▶ **PROMPT**: The entries that follow should be repeated exactly, with no pictures kept.

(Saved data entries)
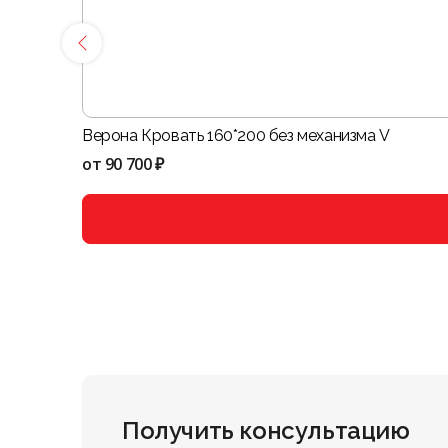
Верона Кровать 160*200 без механизма V
от
90 700 ₽
Получить консультацию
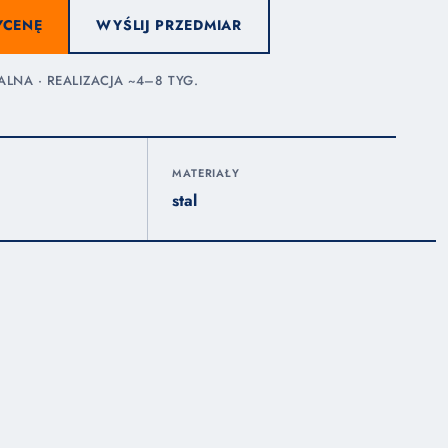
YCENĘ
WYŚLIJ PRZEDMIAR
NA · REALIZACJA ~4–8 TYG.
MATERIAŁY
stal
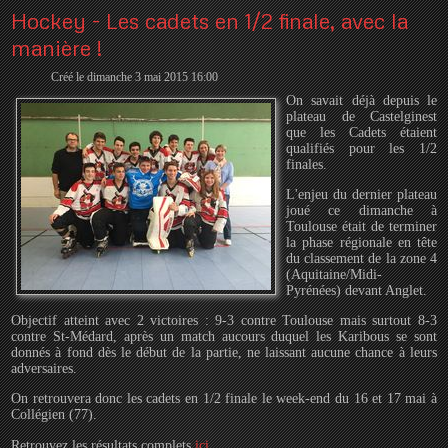
Hockey - Les cadets en 1/2 finale, avec la
manière !
Créé le dimanche 3 mai 2015 16:00
On savait déjà depuis le
plateau de Castelginest
que les Cadets étaient
qualifiés pour les 1/2
finales.
L'enjeu du dernier plateau
joué ce dimanche à
Toulouse était de terminer
la phase régionale en tête
du classement de la zone 4
(Aquitaine/Midi-
Pyrénées) devant Anglet.
Objectif atteint avec 2 victoires : 9-3 contre Toulouse mais surtout 8-3
contre St-Médard, après un match aucours duquel les Karibous se sont
donnés à fond dès le début de la partie, ne laissant aucune chance à leurs
adversaires.
On retrouvera donc les cadets en 1/2 finale le week-end du 16 et 17 mai à
Collégien (77).
Retrouvez les résultats complets
ici
.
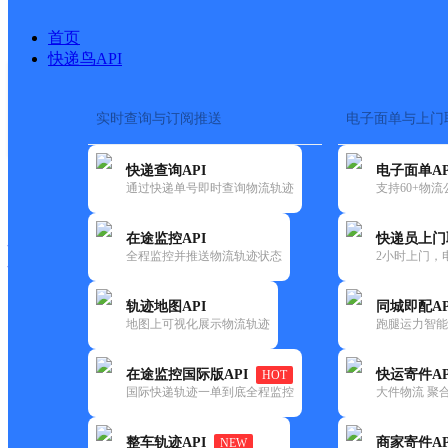
首页
快递鸟API
实时查询与订阅推送
电子面单与上门
搜索热词：
在途监控
快递查询API
电子面单AP
快递大全
快运大全
快递时效
通过快递单号即时查询物流轨迹
支持60+物
在途监控API
快递员上门
快递公司
全程监控并推送物流轨迹状态
2小时上门，
快递网点
电话大全
轨迹地图API
同城即配AP
地图上可视化展示物流轨迹
跑腿运力智能
邮政
杨公邮政支局
在途监控国际版API
快运寄件AP
HOT
国内
国际快递轨迹一单到底全程监控
大件物流 聚合
更新时间：2021-12-03 00:00:00
整车轨迹API
商家寄件AP
NEW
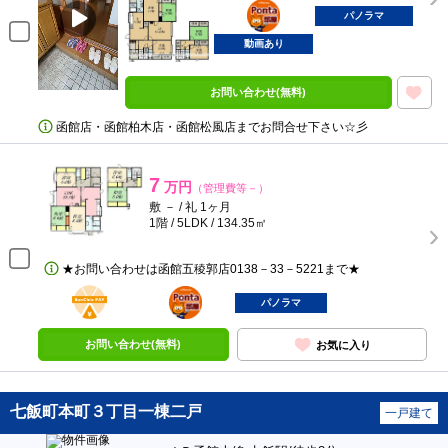
ポンタ
部屋
パノラマ
動画あり
お問い合わせ(無料)
函館店・函館柏木店・函館松風店までお問合せ下さい☆彡
7
万円
（管理費等－）
敷 － / 礼 1ヶ月
1階 / 5LDK / 134.35㎡
★お問い合わせは函館五稜郭店0138－33－5221まで★
BunChinPAY
ポンタ
部屋
パノラマ
お問い合わせ(無料)
お気に入り
七飯町本町３丁目一棟二戸
一戸建て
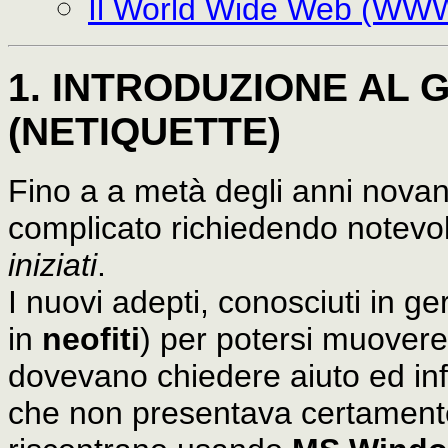
Il World Wide Web (WW
1. INTRODUZIONE AL 
(NETIQUETTE)
Fino a a metà degli anni novant
complicato richiedendo notevo
iniziati
.
I nuovi adepti, conosciuti in g
in
neofiti
) per potersi muovere t
dovevano chiedere aiuto ed inf
che non presentava certament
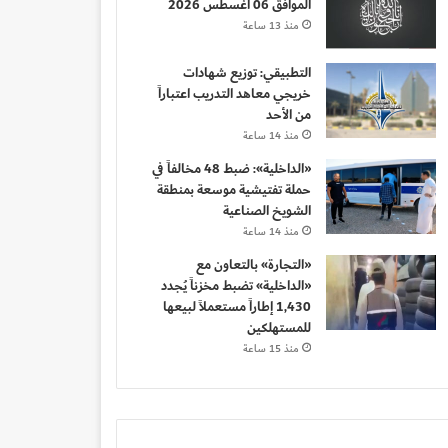
الموافق 06 أغسطس 2026
منذ 13 ساعة
التطبيقي: توزيع شهادات
خريجي معاهد التدريب اعتباراً
من الأحد
منذ 14 ساعة
«الداخلية»: ضبط 48 مخالفاً في
حملة تفتيشية موسعة بمنطقة
الشويخ الصناعية
منذ 14 ساعة
«التجارة» بالتعاون مع
«الداخلية» تضبط مخزناً يُجدد
1,430 إطاراً مستعملاً لبيعها
للمستهلكين
منذ 15 ساعة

▶ **RESPONSE**:
Верона Кровать 160*200 без механизма V
от
90 700 ₽
Получить консультацию
YCENĘ
WYŚLIJ PRZEDMIAR
NA · REALIZACJA ~4–8 TYG.
MATERIAŁY
stal
Hockey - Les cadets en 1/2 finale, avec la
manière !
Créé le dimanche 3 mai 2015 16:00
On savait déjà depuis le
plateau de Castelginest
que les Cadets étaient
qualifiés pour les 1/2
finales.
L'enjeu du dernier plateau
joué ce dimanche à
Toulouse était de terminer
la phase régionale en tête
du classement de la zone 4
(Aquitaine/Midi-
Pyrénées) devant Anglet.
Objectif atteint avec 2 victoires : 9-3 contre Toulouse mais surtout 8-3
contre St-Médard, après un match aucours duquel les Karibous se sont
donnés à fond dès le début de la partie, ne laissant aucune chance à leurs
adversaires.
On retrouvera donc les cadets en 1/2 finale le week-end du 16 et 17 mai à
Collégien (77).
Retrouvez les résultats complets
ici
.
首页
快递鸟API
实时查询与订阅推送
电子面单与上门
搜索热词：
在途监控
快递查询API
电子面单AP
快递大全
快运大全
快递时效
通过快递单号即时查询物流轨迹
支持60+物
在途监控API
快递员上门
快递公司
全程监控并推送物流轨迹状态
2小时上门，
快递网点
电话大全
轨迹地图API
同城即配AP
地图上可视化展示物流轨迹
跑腿运力智能
邮政
杨公邮政支局
在途监控国际版API
快运寄件AP
HOT
国内
国际快递轨迹一单到底全程监控
大件物流 聚合
更新时间：2021-12-03 00:00:00
整车轨迹API
商家寄件AP
NEW
ポンタ
部屋
パノラマ
動画あり
お問い合わせ(無料)
函館店・函館柏木店・函館松風店までお問合せ下さい☆彡
7
万円
（管理費等－）
敷 － / 礼 1ヶ月
1階 / 5LDK / 134.35㎡
★お問い合わせは函館五稜郭店0138－33－5221まで★
BunChinPAY
ポンタ
部屋
パノラマ
お問い合わせ(無料)
お気に入り
七飯町本町３丁目一棟二戸
一戸建て
Il World Wide Web (WW
1. INTRODUZIONE AL 
(NETIQUETTE)
Fino a a metà degli anni novant
complicato richiedendo notevo
iniziati
.
I nuovi adepti, conosciuti in g
in
neofiti
) per potersi muovere t
dovevano chiedere aiuto ed inf
che non presentava certament
الموافق 06 أغسطس 2026
منذ 13 ساعة
التطبيقي: توزيع شهادات
خريجي معاهد التدريب اعتباراً
من الأحد
منذ 14 ساعة
«الداخلية»: ضبط 48 مخالفاً في
حملة تفتيشية موسعة بمنطقة
الشويخ الصناعية
منذ 14 ساعة
«التجارة» بالتعاون مع
«الداخلية» تضبط مخزناً يُجدد
1,430 إطاراً مستعملاً لبيعها
للمستهلكين
منذ 15 ساعة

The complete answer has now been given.